Walking Away from a No-Hitter

Pitchers can get pulled from no-hitters for a variety of reasons, and fans find themselves trying to decide whether they should applaud the outgoing pitcher or boo the decision maker calling for the change. Babe Ruth (sort of) removed himself by punching an umpire one batter into a 27-up and 27-down game. Last year Clayton Kershaw was pulled from a perfect game after approaching a predetermined pitch count.

California Angels starter Mark Langston found himself in just such a predicament early in the 1990 season. On April 11th he pulled himself from the mound seven innings into a no-hitter. Baseball nearly went on strike for the 1990 season, only reaching an agreement weeks before the season was to start and resulting in an abbreviated Spring Training. Langston was worried about injuring his arm after not having his usual amount of time to prepare for the season. Going into the game he had set a personal workload limit of 5 innings. He got through 7 innings, but realized he was running out of gas with 6 more outs to go. Mike Witt, himself the author of a perfect game in 1984, was called in from the bullpen. He finished the game without allowing a hit, resulting in this unique card in the following year’s Donruss release.

That Langston was involved in a no-hitter should not have come as a surprise. He logged substantial strikeout totals throughout his career, averaging 7.5 per 9 innings when such numbers were not the norm. He broke into the majors at the same time as Roger Clemens, yet it was Langston that took home the league strikeout crown in 1984, 1986, and 1987. This dominance made other teams take notice, prompting the Montreal Expos to trade Randy Johnson to the Mariners in exchange for Langston in 1989. That move worked out much better for the Expos, as Langston signed a new contract with the Angels and began his tenure with the team with the joint no-hit effort in his first game with the Halos.

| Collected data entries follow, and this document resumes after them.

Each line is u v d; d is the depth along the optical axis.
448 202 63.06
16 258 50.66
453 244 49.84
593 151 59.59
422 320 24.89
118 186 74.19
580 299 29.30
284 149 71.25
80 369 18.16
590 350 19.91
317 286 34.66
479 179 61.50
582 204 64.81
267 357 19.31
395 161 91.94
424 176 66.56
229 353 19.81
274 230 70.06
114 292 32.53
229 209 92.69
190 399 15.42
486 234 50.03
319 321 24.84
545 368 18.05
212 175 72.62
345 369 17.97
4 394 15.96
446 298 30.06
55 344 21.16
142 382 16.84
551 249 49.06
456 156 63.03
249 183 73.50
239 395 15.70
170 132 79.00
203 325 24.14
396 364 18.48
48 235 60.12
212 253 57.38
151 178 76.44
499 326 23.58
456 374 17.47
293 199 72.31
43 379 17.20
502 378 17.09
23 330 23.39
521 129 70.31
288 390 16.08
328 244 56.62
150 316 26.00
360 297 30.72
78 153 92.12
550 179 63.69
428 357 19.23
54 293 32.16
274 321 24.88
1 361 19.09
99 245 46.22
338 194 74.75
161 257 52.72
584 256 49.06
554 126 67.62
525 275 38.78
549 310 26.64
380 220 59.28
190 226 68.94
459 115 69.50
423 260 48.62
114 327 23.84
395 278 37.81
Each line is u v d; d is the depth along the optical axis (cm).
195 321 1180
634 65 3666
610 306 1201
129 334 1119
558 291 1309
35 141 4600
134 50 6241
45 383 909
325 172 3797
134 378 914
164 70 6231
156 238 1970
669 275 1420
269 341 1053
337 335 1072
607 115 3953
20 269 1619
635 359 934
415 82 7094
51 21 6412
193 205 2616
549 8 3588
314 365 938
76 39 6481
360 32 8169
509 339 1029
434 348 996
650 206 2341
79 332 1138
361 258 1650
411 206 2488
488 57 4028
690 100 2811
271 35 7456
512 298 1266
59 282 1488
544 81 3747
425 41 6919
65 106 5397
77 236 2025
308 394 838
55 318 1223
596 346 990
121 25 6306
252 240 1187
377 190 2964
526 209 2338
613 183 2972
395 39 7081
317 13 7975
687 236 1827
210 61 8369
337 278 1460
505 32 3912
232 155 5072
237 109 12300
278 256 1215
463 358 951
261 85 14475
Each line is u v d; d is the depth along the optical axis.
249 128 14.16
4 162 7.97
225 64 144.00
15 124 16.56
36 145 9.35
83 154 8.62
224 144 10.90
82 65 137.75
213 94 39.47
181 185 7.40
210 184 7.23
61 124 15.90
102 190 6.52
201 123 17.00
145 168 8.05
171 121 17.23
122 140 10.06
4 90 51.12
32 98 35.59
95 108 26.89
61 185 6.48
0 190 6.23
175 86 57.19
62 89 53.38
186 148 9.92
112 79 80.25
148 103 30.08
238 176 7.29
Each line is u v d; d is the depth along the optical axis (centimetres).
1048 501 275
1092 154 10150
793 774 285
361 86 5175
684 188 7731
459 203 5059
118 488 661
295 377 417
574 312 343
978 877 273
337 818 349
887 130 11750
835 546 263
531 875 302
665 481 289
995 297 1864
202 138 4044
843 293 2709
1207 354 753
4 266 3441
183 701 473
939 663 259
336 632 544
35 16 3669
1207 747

Langston is portrayed delivering one of his strikes on the front of his 1993 Finest card. The pose works, but would have been even better if he had been shown making a move to pickoff a runner at first base. His left-handed delivery set him up perfectly to make last second pivots to catch aggressive baserunners. He retired with more pickoffs than anyone in the game’s history and still ranks inside the top five.